An urgent, informed, intimate condemnation of the Canadian state and its failure to deliver justice to Indigenous people by national bestselling author and former Crown prosecutor Harold R. Johnson.
"The night of the decision in the Gerald Stanley trial for the murder of Colten Boushie, I received a text message from a retired provincial court judge. He was feeling ashamed for his time in a system that was so badly tilted. I too feel this way about my time as both defence counsel and as a Crown prosecutor; that I didn't have the courage to stand up in the court room and shout 'Enough is enough.' This book is my act of taking responsibility for what I did, for my actions and inactions." --Harold R. Johnson
In early 2018, the failures of Canada's justice system were sharply and painfully revealed in the verdicts issued in the deaths of Colten Boushie and Tina Fontaine. The outrage and confusion that followed those verdicts inspired former Crown prosecutor and bestselling author Harold R. Johnson to make the case against Canada for its failure to fulfill its duty under Treaty to effectively deliver justice to Indigenous people, worsening the situation and ensuring long-term damage to Indigenous communities.

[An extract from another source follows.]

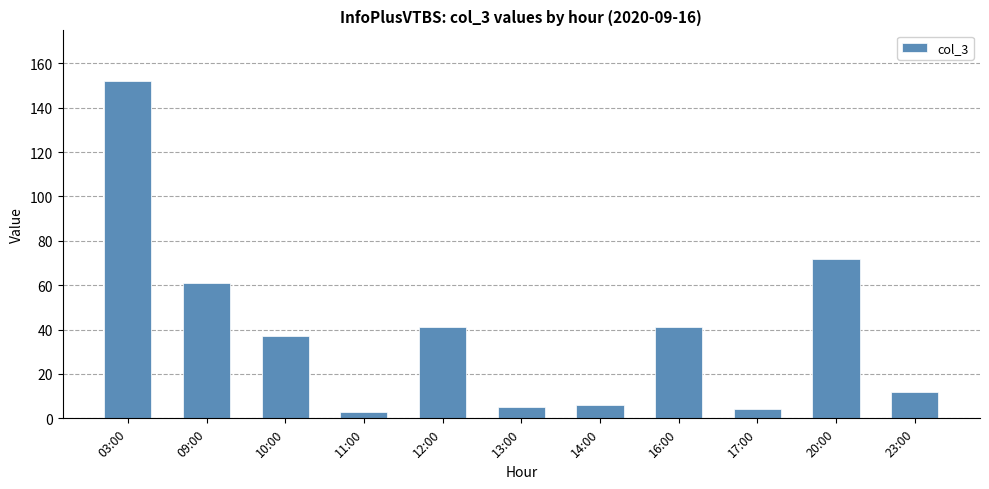

What is the sum of all values?

434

In this direct, concise, and essential volume, Harold R. Johnson examines the justice system's failures to deliver "peace and good order" to Indigenous people. He explores the part that he understands himself to have played in that mismanagement, drawing on insights he has gained from the experience; insights into the roots and immediate effects of how the justice system has failed Indigenous people, in all the communities in which they live; and insights into the struggle for peace and good order for Indigenous people now.
About the Author:
Harold R. Johnson was the author of five works of fiction and five works of nonfiction, including Firewater: How Alcohol Is Killing My People (and Yours), which was a finalist for the Governor General's Literary Award for Nonfiction. Born and raised in northern Saskatchewan to a Swedish father and a Cree mother, Johnson served in the Canadian Navy and was a miner, logger, mechanic, trapper, fisherman, tree planter, and heavy-equipment operator. He was a graduate of Harvard Law School and managed a private practice for several years before becoming a Crown prosecutor. Johnson was a member of the Montreal Lake Cree Nation. He retired from the practice of law and wrote full time until his death in 2022.